Visitors from India and some other specific countries could soon be tested for tuberculosis, she disclosed. It is not clear whether all visitors from India will be included and who will bear the cost of the medical checks.

With half a million Indian visitors, some affluent, coming to the UK for holidays or business — and the government and the tourist agencies such as Visit London want to encourage the trend since India is now the second biggest investor in the UK – the British government does have a conflict of interest.

But there is mounting concern about the incidence of TB in sections of the UK population, especially Indian. According to figures released last year by Britain’s Health Protection Agency (HPA), there was a 10.8 per cent increase in TB cases in Britain, with 8,113 cases in 2005 compared with 7,321 in 2004.

The highest proportion of cases, 38 per cent, was reported among people from Indian, Pakistani and Bangladeshi ethnic backgrounds.

“The largest increase was seen among patients not born in the UK, who accounted for 5,310 cases,” John Watson, head of HPA’s respiratory diseases department, said at the time.

Royall told the Lords at question time: “Currently we have a pilot project with seven countries, the countries in which TB is most prevalent, in which we test people before coming to the UK. We test people before they receive their visas.”

She added: “This is a scheme which is now being evaluated and I think we will probably roll it out to more countries, like China and India.”

Tory Baroness Sharples, who said she had TB in her teens, told peers everybody coming to the UK for more than six months and all visitors from the 22 countries where it is most prevalent should be tested.

Baroness Barker, for Liberal Democrats, called for the testing to be extended to include visitors from the US.

Royall responded: “TB is an infectious disease but it’s not very infectious. The incidence of TB in this country is, I believe, grossly exaggerated in the press from time to time.”
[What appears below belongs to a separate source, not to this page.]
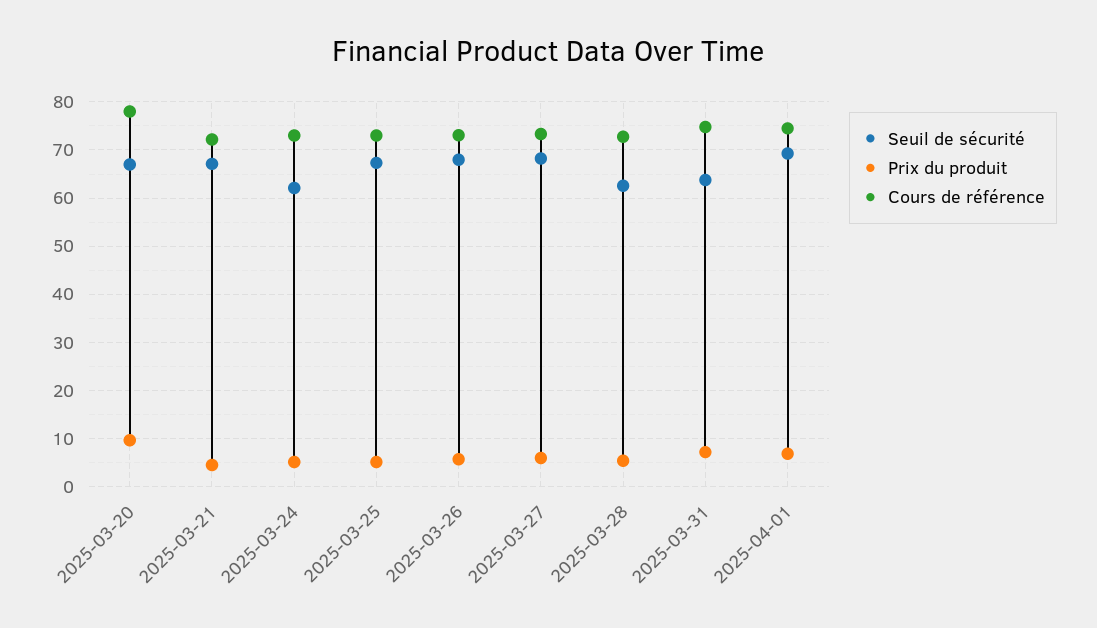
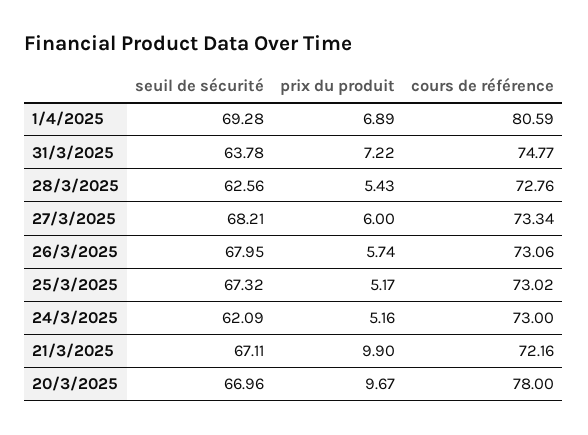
Prix du produit, 2025-03-21: 4 -> 9.9
Cours de référence, 2025-04-01: 74 -> 80.59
It is understood that the UK now has between 7,000 and 8,000 people with TB compared with about 100,000 at the start of the 20th century.
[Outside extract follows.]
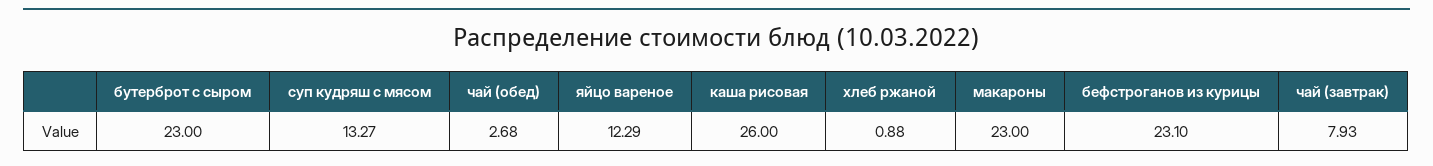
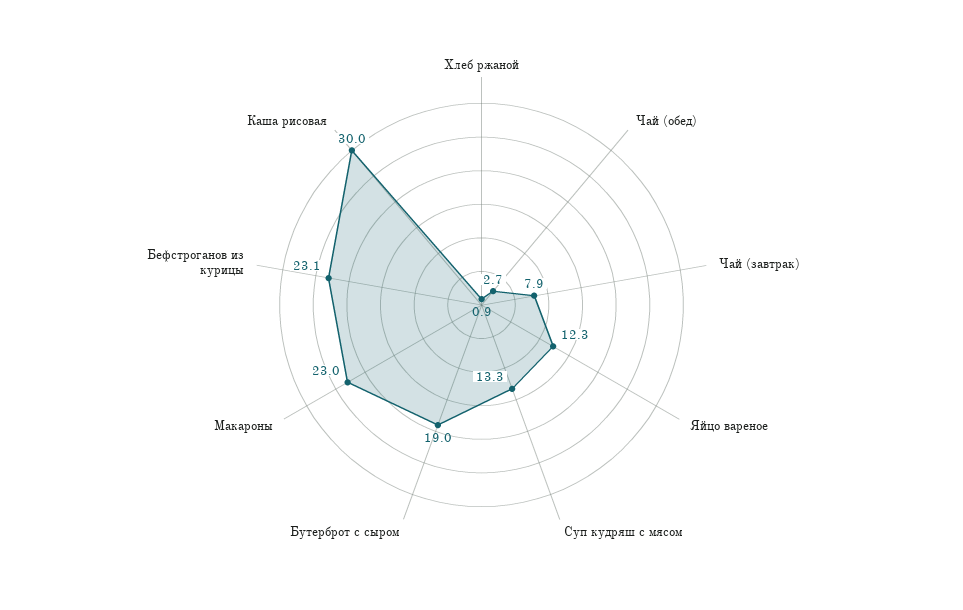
бутерброт с сыром: 23 -> 19
каша рисовая: 26 -> 30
Another Conservative, Baroness Gardner of Parkes, a former health authority chairman, insisted: “It is a highly infectious condition.”
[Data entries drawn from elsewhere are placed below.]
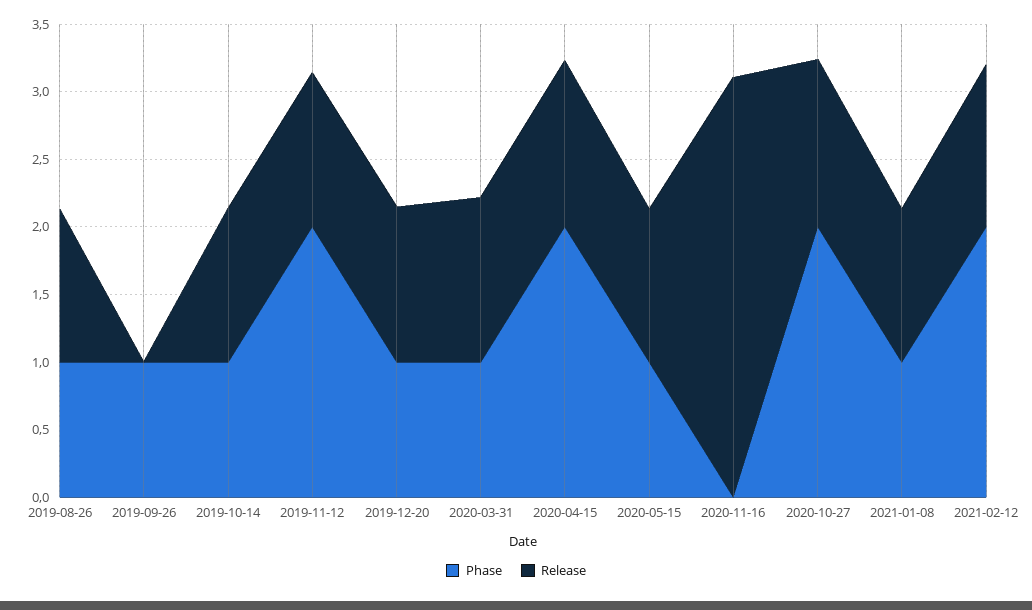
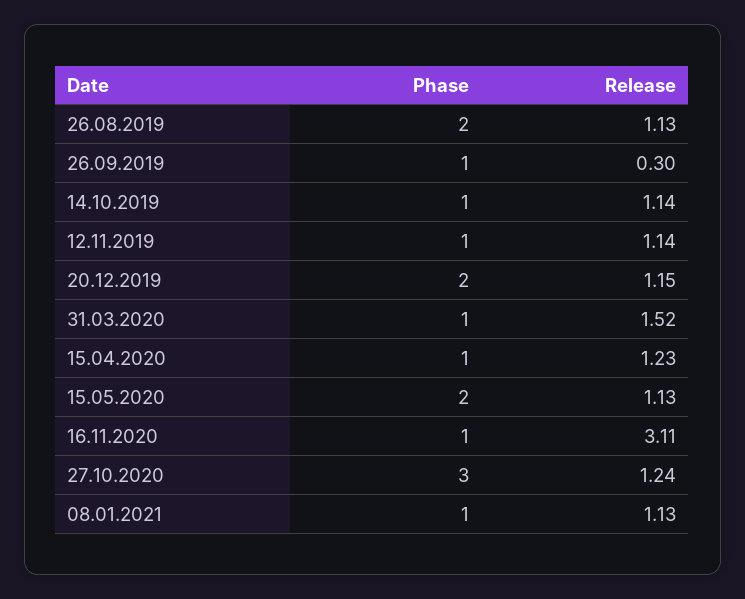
Phase, 2019-08-26: 1 -> 2
Release, 2019-09-26: 0 -> 0.3
Phase, 2019-11-12: 2 -> 1
Phase, 2019-12-20: 1 -> 2
Release, 2020-03-31: 1.2 -> 1.52
Phase, 2020-04-15: 2 -> 1
Phase, 2020-05-15: 1 -> 2
Phase, 2020-11-16: 0 -> 1
Phase, 2020-10-27: 2 -> 3
Phase, 2021-02-12: 2 -> none
Release, 2021-02-12: 1.2 -> none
Lady Royall replied: “As far as I have been informed by the department of health, TB is quite difficult to catch. It usually requires a prolonged or repeated contact with a person with infectious TB, such as living in the same household.”

But she agreed on the need to immunise children at risk.

Lord Ramsbotham, a former Chief Inspector of Prisons, spoke of a “high number” of incidents of virulent TB in jails, especially among foreigners. He urged testing prisoners on arrival and subsequent treatment.

Royall said the government was considering “extending the screening of target groups and possibly that is something that prisons will be contemplating along with their primary care trusts”.

Contacted by The Telegraph, the health department said this was a matter that should be pursued with either the home office or the foreign office.